Development of long-term memory is crucial for vaccine-induced adaptive immunity against infectious diseases such as infection. Toxic shock syndrome toxin 1 (TSST-1), one of the superantigens produced by , is a possible vaccine candidate against infectious diseases caused by this pathogen. We previously reported that vaccination with less toxic mutant TSST-1 (mTSST-1) induced T helper 17 (Th17) cells and elicited interleukin-17A (IL-17A)-mediated protection against infection 1 week after vaccination. In the present study, we investigated the host immune response induced by mTSST-1 vaccination in the memory phase, 12 weeks after the final vaccination. The protective effect and IL-17A production after vaccination with mTSST-1 were eliminated because of IL-10 production. In the presence of IL-10-neutralizing monoclonal antibody (mAb), IL-17A production was restored in culture supernatants of CD4 T cells and macrophages sorted from the spleens of vaccinated mice. Vaccinated mice treated with anti-IL-10 mAb were protected against systemic infection in the memory phase. From these results, it was suggested that IL-10 produced in the memory phase suppresses the IL-17A-dependent vaccine effect through downregulation of IL-17A production.

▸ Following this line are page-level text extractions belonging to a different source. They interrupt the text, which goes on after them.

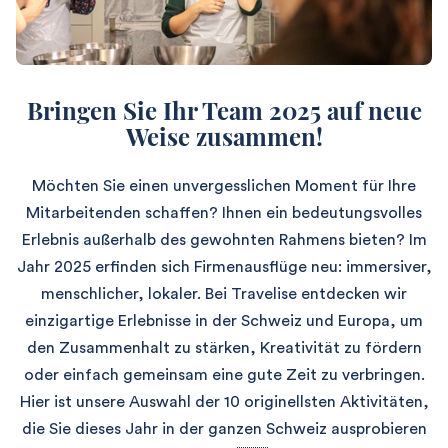
Bringen Sie Ihr Team 2025 auf neue
Weise zusammen!
Möchten Sie einen unvergesslichen Moment für Ihre
Mitarbeitenden schaffen?
Ihnen ein bedeutungsvolles
Erlebnis außerhalb des gewohnten Rahmens bieten?
Im
Jahr 2025 erfinden sich Firmenausflüge neu: immersiver,
menschlicher, lokaler.
Bei Travelise entdecken wir
einzigartige Erlebnisse in der Schweiz und Europa, um
den Zusammenhalt zu stärken, Kreativität zu fördern
oder einfach gemeinsam eine gute Zeit zu verbringen.
Hier ist unsere Auswahl der 10 originellsten Aktivitäten,
die Sie dieses Jahr in der ganzen Schweiz ausprobieren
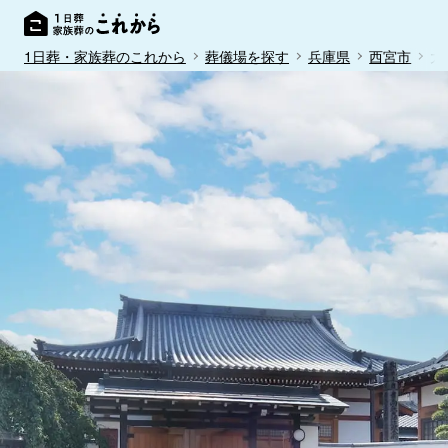
1日葬・家族葬のこれから
葬儀場を探す
兵庫県
西宮市
大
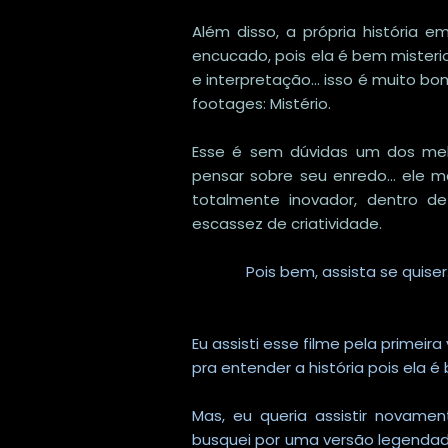
Além disso, a própria história 
encucado, pois ela é bem misteri
e interpretação... isso é muito b
footages: Mistério.
Esse é sem dúvidas um dos melh
pensar sobre seu enredo... ele
totalmente inovador, dentro d
escassez de criatividade.
Pois bem, assista se quiser.
Eu assisti esse filme pela primeira
pra entender a história pois ela é
Mas, eu queria assistir novame
busquei por uma versão legendada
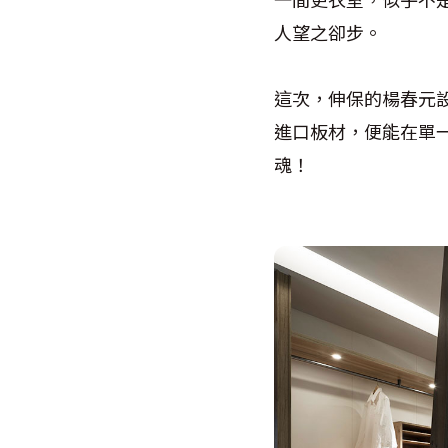
人望之卻步。
這次，伸保的楊春元
進口板材，便能在單
魂！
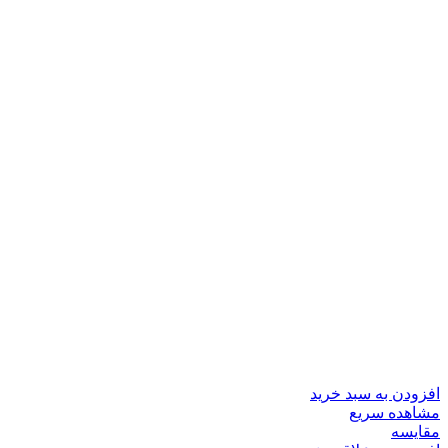
افزودن به سبد خرید
مشاهده سریع
مقایسه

长期记忆的发展对于疫苗诱导的抗感染免疫至关重要,如感染。毒性休克综合征毒素 1(TSST-1)是由产生的超抗原之一,是针对这种病原体引起的传染病的一种潜在疫苗候选物。我们之前报道过,接种毒性较低的突变 TSST-1(mTSST-1)可诱导 T 辅助 17(Th17)细胞,并在接种后 1 周通过白细胞介素-17A(IL-17A)介导的保护作用抵抗感染。在本研究中,我们在记忆期(最后一次接种后 12 周)研究了 mTSST-1 接种引起的宿主免疫反应。由于产生了白细胞介素-10(IL-10),mTSST-1 接种的保护作用和 IL-17A 产生被消除。在存在中和 IL-10 的单克隆抗体(mAb)的情况下,从接种小鼠脾脏中分离的 CD4 T 细胞和巨噬细胞的培养上清液中恢复了 IL-17A 的产生。用抗 IL-10 mAb 处理的接种小鼠在记忆期免受全身性感染。从这些结果表明,在记忆期产生的 IL-10 通过下调 IL-17A 的产生来抑制 IL-17A 依赖性疫苗效应。